Bernard is not merely a journalist, but a grim, brave and funny diarist of the times in which he is a snarling participant. And like all the most engaged historians, he has written his own epitaph to match the mood of those times: It stinks but its the stink I know.

He possesses courage and style in abundance and his eye for physical detail, both in delight and in distress, is as astonishing and stimulating as anything in Pepys or Boswell. The felicity of style has everything to do with courage. Alcohol has never seriously blighted an energetic or creative nature. It is workaholism that degrades and abuses commonsense. Workaholics Anonymous I would drink to that any old day. Bernard sniffs out priggism, phoneys and officious banality like almost no one else: banal ambition which saps all proportion, seemliness, moral sense, and fires the mediocres, plodding and unscrupulous to everlasting vasty hells of covetousness and aggrandisement. I realised in those dives in Soho that there is no virtue in work for its own sake. Such things should be known by any fool but seem only to reveal themselves to the weary but unvanquished wise.

To get to the business of drink: alcoholic is the pejorative which the thrusting achievers and the gravely concerned would apply to the likes of Bernard. He is a Heavy Drinker, in the company of Falstaff or Dr Johnson. Heavy Drinkers are not to be confused with alcoholics or modern drug-addicts. Heavy Drinkers may be often tiresome, boring and selfish, but love of good company and friendship is usually one of their saving gifts. If they make harsh demands, they give of themselves unreservedly. Sometimes the gift may be restricted to simply living their art rather than transmitting it into art or literature, but as often as not they do both. English literature would be pretty thinned down if it practitioners had paid heed to Government pamphlets on the dangers of drink. Coleridge may be a tricky advertisement for laudanum, but Smirnoff should boost its products as the blessed muse of Jeffrey Bernard.
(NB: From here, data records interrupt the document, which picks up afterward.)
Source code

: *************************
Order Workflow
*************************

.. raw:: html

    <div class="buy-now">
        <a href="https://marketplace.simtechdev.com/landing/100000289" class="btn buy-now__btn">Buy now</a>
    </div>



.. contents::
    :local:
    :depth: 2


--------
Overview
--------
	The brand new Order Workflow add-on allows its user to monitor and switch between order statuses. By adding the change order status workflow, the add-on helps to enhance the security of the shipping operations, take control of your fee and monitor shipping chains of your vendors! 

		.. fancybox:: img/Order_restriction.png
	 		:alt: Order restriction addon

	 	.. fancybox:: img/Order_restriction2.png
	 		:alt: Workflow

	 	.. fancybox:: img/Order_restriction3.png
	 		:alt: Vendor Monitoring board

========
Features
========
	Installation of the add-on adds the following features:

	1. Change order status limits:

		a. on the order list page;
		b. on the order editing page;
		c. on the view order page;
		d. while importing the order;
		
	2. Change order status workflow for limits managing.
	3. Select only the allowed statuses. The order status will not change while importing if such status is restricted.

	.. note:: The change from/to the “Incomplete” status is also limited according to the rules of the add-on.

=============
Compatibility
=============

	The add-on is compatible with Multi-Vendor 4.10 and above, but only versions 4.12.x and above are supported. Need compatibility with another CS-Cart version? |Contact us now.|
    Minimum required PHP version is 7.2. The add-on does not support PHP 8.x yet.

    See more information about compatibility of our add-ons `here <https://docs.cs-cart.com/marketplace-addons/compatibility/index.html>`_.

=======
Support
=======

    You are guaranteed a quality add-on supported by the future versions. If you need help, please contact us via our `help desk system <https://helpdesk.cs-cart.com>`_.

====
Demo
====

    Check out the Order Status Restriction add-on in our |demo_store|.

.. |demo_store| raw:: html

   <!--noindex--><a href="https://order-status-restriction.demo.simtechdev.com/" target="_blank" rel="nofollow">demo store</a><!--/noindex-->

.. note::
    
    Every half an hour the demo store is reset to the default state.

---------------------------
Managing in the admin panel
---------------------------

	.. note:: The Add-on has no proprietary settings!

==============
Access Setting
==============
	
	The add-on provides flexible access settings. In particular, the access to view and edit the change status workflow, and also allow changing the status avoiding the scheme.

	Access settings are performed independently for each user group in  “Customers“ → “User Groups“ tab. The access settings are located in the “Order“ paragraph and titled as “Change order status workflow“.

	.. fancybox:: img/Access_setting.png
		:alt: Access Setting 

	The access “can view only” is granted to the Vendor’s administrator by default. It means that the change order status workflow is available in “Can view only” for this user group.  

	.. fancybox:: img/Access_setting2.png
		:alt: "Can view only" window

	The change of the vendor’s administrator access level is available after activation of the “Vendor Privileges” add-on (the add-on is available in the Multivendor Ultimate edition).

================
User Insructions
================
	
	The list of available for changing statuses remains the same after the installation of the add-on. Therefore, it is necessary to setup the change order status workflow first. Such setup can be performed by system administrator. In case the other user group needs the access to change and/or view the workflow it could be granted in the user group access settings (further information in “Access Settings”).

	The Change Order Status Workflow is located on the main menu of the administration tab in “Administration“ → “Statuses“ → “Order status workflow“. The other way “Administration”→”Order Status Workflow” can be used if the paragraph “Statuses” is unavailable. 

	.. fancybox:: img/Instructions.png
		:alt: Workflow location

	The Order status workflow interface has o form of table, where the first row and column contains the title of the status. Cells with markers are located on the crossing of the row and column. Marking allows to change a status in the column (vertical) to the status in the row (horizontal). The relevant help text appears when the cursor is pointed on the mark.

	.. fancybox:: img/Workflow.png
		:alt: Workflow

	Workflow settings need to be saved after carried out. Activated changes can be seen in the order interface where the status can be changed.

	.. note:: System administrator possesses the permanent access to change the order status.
How could one not love and admire a man who says: It was very soothing in much the same way as a cold lavatory pan is when pressed against the forehead when one is being sick. This happens frequently when opening buff envelopes. The recognition is instantaneous. Or this about holidays: I cant wait for them and yet I am always pleased to get back to this rathole which I feel so safe in despite being surrounded by danger. The messages pushed out from under the rathole door put us in debt to him, and all the duns, doctors and Inland Revenue Men should cross themselves and file abjectly away.